Your answer must consist of exactly the lines below, starting with the line with "[510,219,785,232] grant, and" and going on through the line with "[671,675,780,687] RRC_SUSPENDED ->", and nothing else.

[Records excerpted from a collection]
-- -- --
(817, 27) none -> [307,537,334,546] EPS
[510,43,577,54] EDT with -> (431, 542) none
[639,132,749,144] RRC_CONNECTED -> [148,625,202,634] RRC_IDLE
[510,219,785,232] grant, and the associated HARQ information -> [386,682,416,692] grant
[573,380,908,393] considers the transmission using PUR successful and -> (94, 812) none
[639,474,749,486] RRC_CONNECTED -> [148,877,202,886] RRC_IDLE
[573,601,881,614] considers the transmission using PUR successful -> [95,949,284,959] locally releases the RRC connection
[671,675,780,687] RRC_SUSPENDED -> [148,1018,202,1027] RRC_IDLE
-- -- --
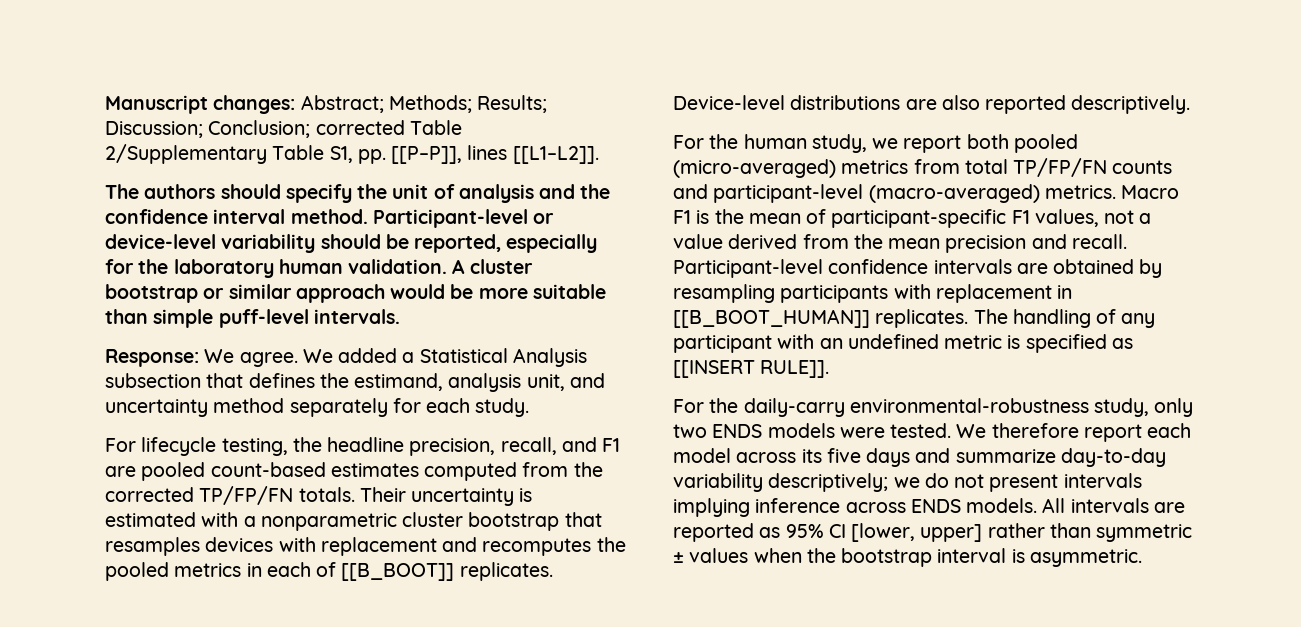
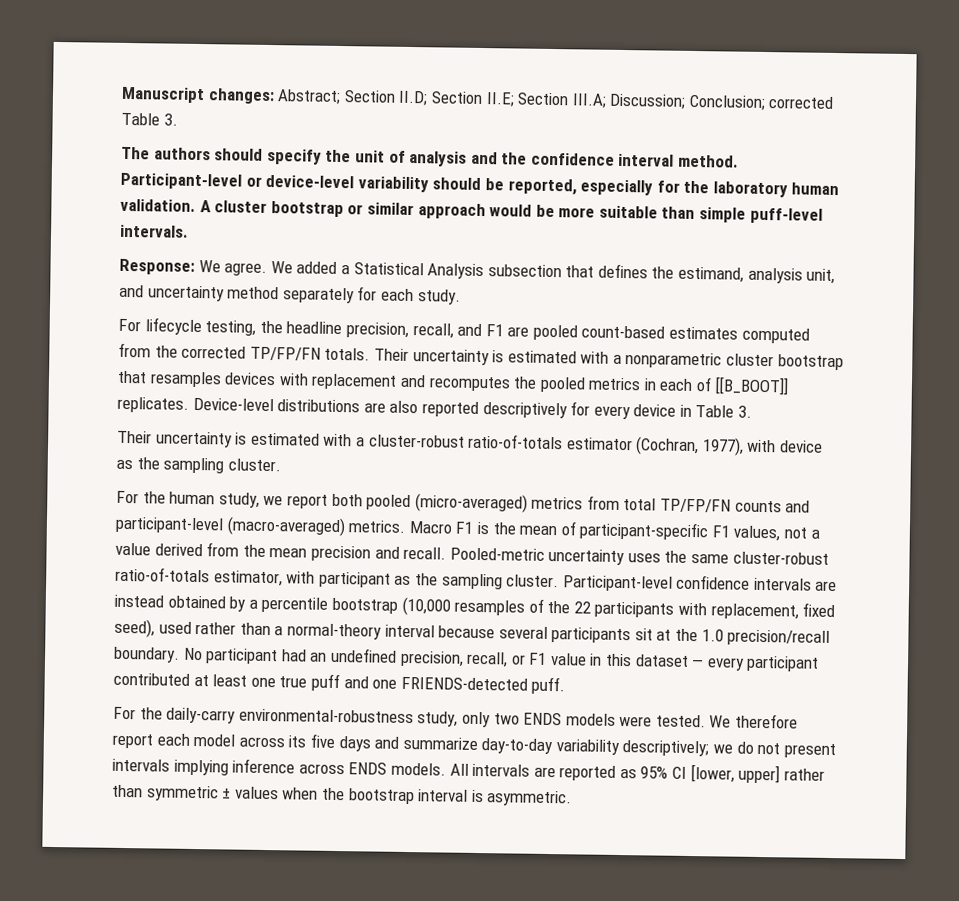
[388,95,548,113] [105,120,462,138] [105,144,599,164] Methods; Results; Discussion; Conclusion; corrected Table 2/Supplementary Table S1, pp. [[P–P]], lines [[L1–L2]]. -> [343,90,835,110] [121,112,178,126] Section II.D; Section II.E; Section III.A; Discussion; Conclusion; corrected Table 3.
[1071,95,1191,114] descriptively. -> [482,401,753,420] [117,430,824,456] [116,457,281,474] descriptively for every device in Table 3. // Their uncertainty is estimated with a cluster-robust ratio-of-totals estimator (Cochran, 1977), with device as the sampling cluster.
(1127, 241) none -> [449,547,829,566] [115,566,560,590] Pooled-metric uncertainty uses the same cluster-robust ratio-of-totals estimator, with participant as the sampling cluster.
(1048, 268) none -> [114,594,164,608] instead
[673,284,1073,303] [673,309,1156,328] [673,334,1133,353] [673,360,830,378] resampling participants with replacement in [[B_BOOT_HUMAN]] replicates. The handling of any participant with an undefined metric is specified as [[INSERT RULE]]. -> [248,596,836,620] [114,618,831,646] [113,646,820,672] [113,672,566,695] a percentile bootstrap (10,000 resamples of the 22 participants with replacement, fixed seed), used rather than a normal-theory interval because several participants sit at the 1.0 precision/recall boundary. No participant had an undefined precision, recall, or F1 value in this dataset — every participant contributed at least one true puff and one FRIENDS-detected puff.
-- -- --
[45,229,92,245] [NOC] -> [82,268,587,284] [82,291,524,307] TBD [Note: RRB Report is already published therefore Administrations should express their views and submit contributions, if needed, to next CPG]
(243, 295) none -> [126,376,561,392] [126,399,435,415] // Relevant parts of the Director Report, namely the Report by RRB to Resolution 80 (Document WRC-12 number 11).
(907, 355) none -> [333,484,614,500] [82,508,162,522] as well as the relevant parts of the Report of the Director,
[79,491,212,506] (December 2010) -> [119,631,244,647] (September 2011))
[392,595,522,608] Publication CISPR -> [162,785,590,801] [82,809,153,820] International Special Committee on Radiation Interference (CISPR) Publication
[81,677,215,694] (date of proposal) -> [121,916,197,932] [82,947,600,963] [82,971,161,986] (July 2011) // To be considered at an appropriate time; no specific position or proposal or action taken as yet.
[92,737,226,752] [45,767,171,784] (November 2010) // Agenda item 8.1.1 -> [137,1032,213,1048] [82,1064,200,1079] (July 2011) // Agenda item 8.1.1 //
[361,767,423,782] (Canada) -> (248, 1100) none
-- -- --
◆ **TASK ANSWER**:
[510,219,785,232] grant, and the associated HARQ information -> [386,682,416,692] grant
[573,380,908,393] considers the transmission using PUR successful and -> (94, 812) none
[639,474,749,486] RRC_CONNECTED -> [148,877,202,886] RRC_IDLE
[573,601,881,614] considers the transmission using PUR successful -> [95,949,284,959] locally releases the RRC connection
[671,675,780,687] RRC_SUSPENDED -> [148,1018,202,1027] RRC_IDLE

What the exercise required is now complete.